Alain Bergeron, Corps-machines et rêves d’anges (SF)
Alain Bergeron
Corps-machines et rêves d’anges
Hull, Vents d’Ouest, 1997, 370 p.
Ce qui est plaisant avec un recueil, c’est que l’on peut à la fois évaluer la versatilité d’un écrivain et ses thèmes favoris. Un recueil offre habituellement un éventail plus représentatif d’une œuvre littéraire qu’un seul roman, aussi parfait soit-il. Pour découvrir un nouvel auteur, mieux vaut un recueil varié qu’une seule histoire de quelques centaines de pages…

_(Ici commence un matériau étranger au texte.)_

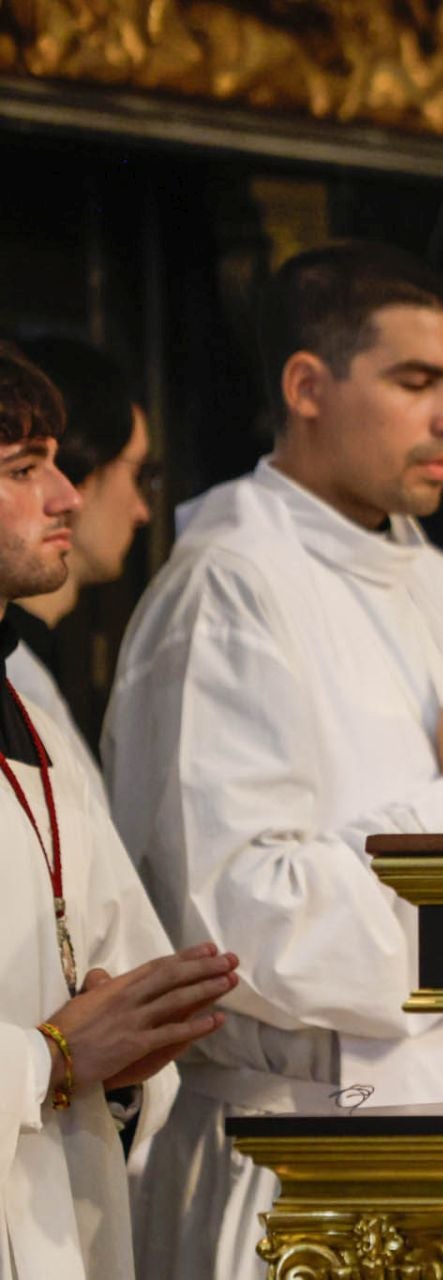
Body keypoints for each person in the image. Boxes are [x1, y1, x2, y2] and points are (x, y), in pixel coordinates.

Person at [102, 243, 443, 1279]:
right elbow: (239, 931)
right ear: (306, 386)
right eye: (417, 380)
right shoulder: (228, 590)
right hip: (297, 1169)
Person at [0, 343, 239, 1278]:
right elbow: (62, 1047)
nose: (67, 494)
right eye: (23, 469)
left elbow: (105, 966)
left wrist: (124, 1055)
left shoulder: (33, 728)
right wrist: (55, 1059)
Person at [3, 336, 154, 762]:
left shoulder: (31, 675)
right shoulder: (20, 673)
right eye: (139, 474)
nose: (68, 496)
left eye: (53, 463)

Ainsi, il y en a pour tous dans Corps-machines et rêves d’anges, le premier recueil d’Alain Bergeron, écrivain bien connu des lecteurs de Solaris pour – entre autres – sa chronique « L’Anachorète dilettante ». Du cyberpunk aux univers parallèles, avec pièces plus dures et autres plus subtiles. Plusieurs récits contenus dans ce livre sont déjà des classiques : on y retrouve plusieurs prix Solaris, Boréal, Aurora… Il s’agit manifestement de matériel de qualité et c’est à la fois une chance et un plaisir de voir ce matériel rassemblé en un seul volume.

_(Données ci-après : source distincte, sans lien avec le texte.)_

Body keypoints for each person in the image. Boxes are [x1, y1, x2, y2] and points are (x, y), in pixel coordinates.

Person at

En tant qu’objet physique, Corps-machine et rêves d’anges est assez impressionnant : 370 pages, couverture souple, grand format. Les lecteurs d’Escales sur Solaris savaient déjà de quel travail de qualité les éditions Vents d’Ouest sont capables, et ils ne seront pas déçus avec ce recueil. La présentation intérieure est aussi sans reproche, avec une mise en page aussi jolie que fonctionnelle. L’illustration de couverture maintient cependant la tradition Vents d’Ouest d’œuvres abstraites au lien ténu avec le contenu actuel du livre.
Lire une nouvelle de Bergeron est une expérience plaisante. Au centre de l’histoire, une idée solide ; autour, un style et un langage appropriés au contenu. L’auteur traite bien sûr d’univers parallèles de façon différentes qu’un polar futuriste. Ce qui est remarquable, c’est que malgré des situations littéralement hors de ce monde, nul n’est confus longtemps dans les univers de Bergeron ; les explications viennent rapidement, et il est rare d’avoir l’impression que le mystère est entretenu pour l’attrait du mystère lui-même. Bergeron possède « Le Talent », si rare, de dire ce qu’il faut dire aux bons moments. Les personnages rapidement bien esquissés se chargent du reste. On peut critiquer certaines conclusions un peu faibles (par exemple, celle du « Huitième Registre » manque nettement d’univers-centrisme) mais du reste, Bergeron se démarque de ses collègues en construction de nouvelles. On souhaiterait une introduction de l’auteur et des commentaires sur les histoires, mais ce qui est fourni parle par lui-même.
Thématiquement, on retire un fort sentiment de pessimisme et de mélancolie des treize histoires de ce livre. Les protagonistes survivent quelquefois à leurs épreuves, mais en ressortent souvent dans un état plus lamentable qu’au début. Les méga-corps et les empires déshumanisants – quelquefois l’univers même – ont le dessus sur l’individu impuissant quand ils ne provoquent pas ses propres malheurs. Les vétérans de la littérature SF d’ici sont sans doute habitués au ton, mais les transfuges de SF américaine éternellement optimiste auraient avantage à ne lire que quelques histoires à la fois, question de ménager leur moral.
Les amateurs de Bergeron seront comblés par Corps-machine et rêves d’anges, et ceux qui ne connaissent pas l’auteur seront certainement convertis par l’excellence des récits. C’est sans exagération que l’on peut considérer ce livre comme un des achats les plus sûrs de 1997 ; la variété des styles et des genres fait en sorte que tous y trouveront leur compte. Il ne reste qu’à espérer que ce livre serve de modèle aux lecteurs réfracteurs à la SF d’ici, aux auteurs débutants en quête de techniques narratives et aux éditeurs, pour que d’ici peu apparaissent en librairie des recueils semblables.